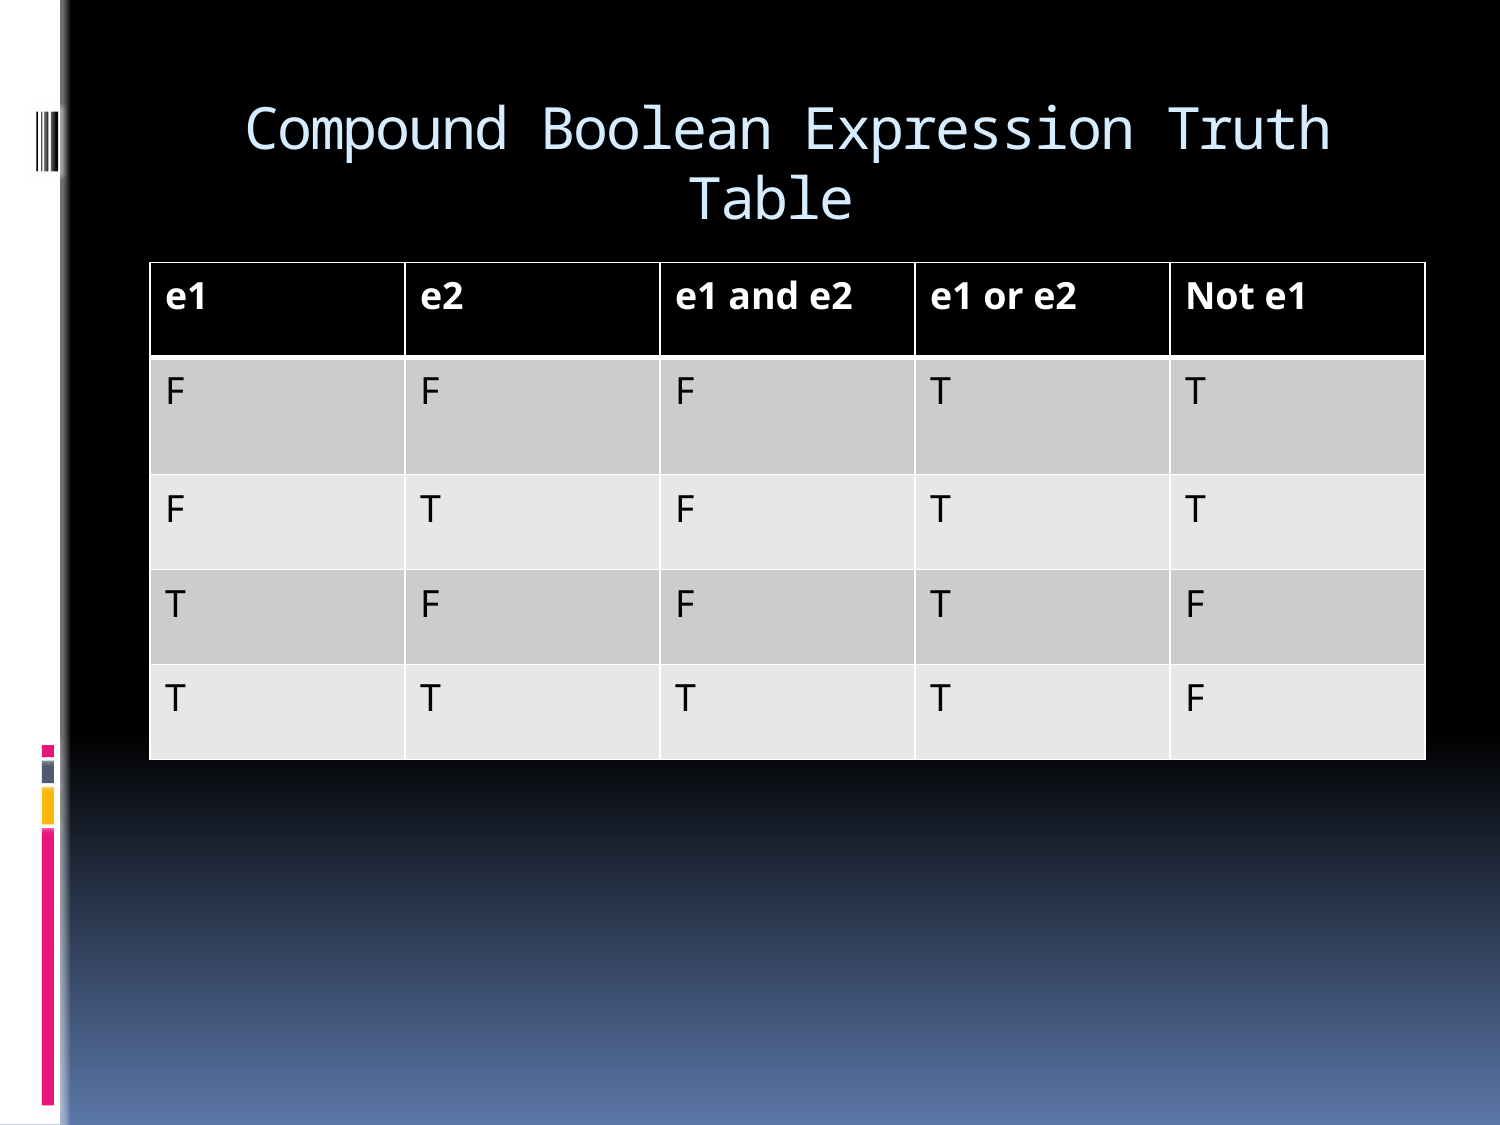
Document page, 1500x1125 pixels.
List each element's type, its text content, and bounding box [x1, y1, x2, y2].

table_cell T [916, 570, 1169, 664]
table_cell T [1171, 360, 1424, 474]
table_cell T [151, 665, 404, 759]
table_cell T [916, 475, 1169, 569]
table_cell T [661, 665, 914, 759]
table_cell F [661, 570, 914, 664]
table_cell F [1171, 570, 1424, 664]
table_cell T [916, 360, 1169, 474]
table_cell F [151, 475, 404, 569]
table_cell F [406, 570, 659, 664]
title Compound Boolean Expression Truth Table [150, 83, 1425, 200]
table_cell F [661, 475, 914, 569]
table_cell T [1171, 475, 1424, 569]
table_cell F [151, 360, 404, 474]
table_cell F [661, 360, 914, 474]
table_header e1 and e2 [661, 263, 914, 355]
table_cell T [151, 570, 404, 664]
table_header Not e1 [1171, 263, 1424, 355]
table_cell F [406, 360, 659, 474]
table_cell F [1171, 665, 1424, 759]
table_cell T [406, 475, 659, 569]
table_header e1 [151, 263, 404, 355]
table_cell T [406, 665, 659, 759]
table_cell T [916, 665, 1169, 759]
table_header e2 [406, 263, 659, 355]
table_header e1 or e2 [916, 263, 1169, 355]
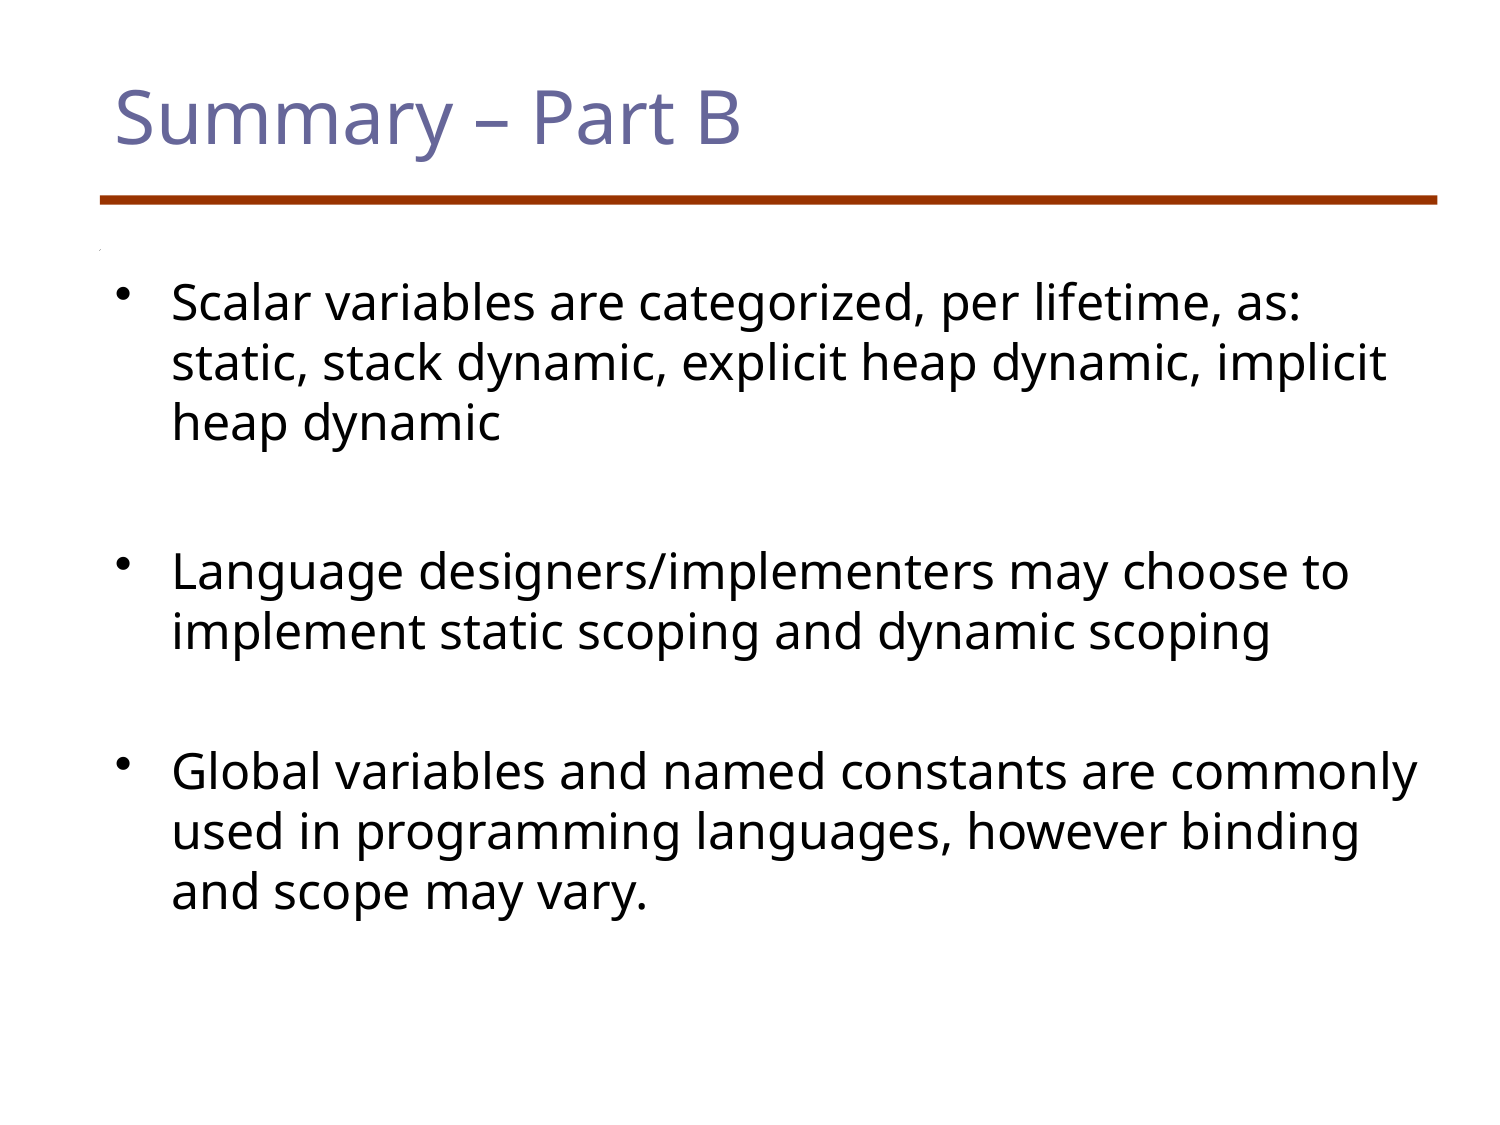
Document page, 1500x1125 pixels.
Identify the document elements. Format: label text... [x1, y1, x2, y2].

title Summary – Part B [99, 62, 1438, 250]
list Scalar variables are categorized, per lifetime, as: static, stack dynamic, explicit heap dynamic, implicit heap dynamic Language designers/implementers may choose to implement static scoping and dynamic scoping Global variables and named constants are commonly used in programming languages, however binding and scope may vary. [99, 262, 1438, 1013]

***

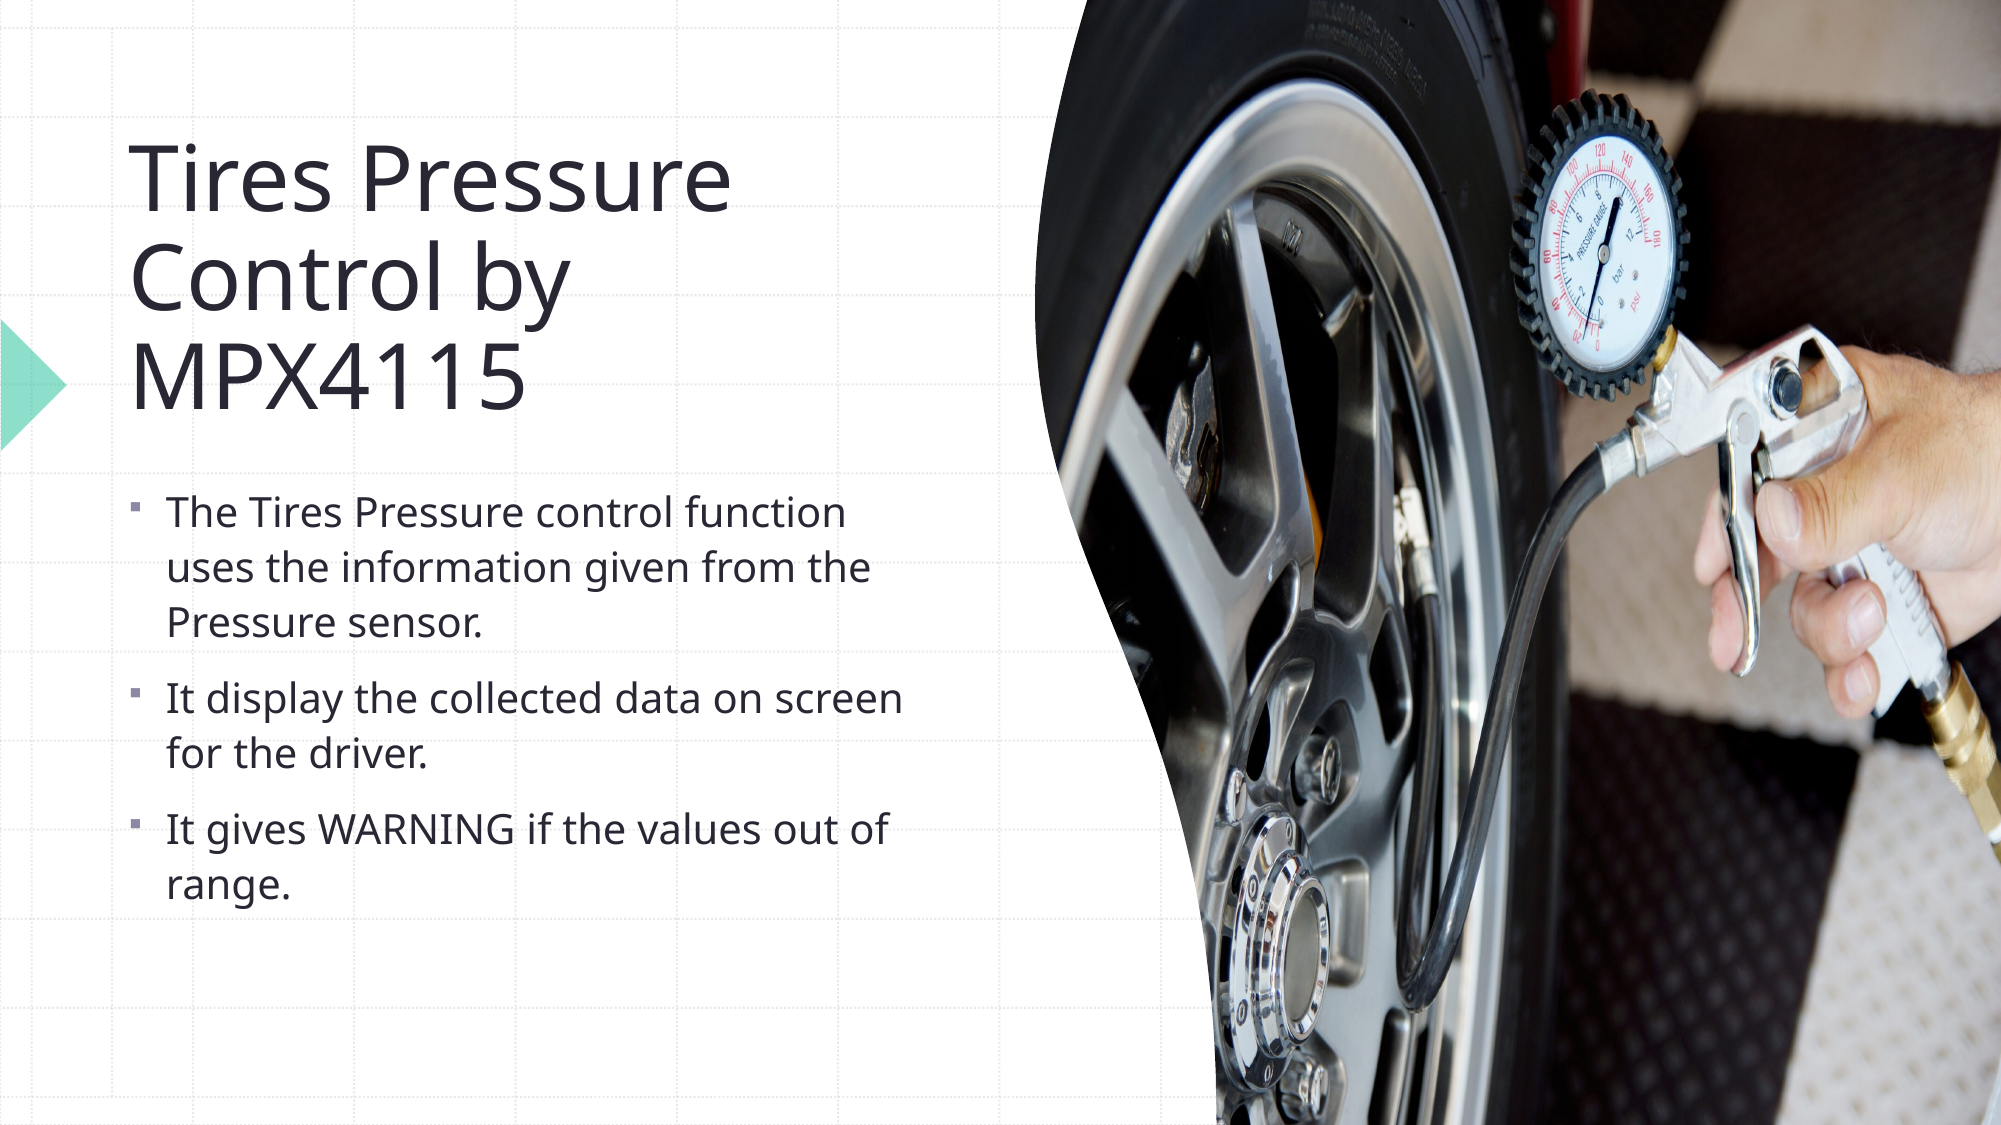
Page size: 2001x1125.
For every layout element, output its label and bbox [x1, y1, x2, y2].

***

• [PROBLEM TO WORK ON]: As listed above, the lines from the line with "Page size: 2001x1125." to the line with "For every layout" are to be echoed exactly, with both ends included and nothing added.

• [RESULT BELOW]:
Page size: 2001x1125.
For every layout element, output its label and bbox [x1, y1, x2, y2].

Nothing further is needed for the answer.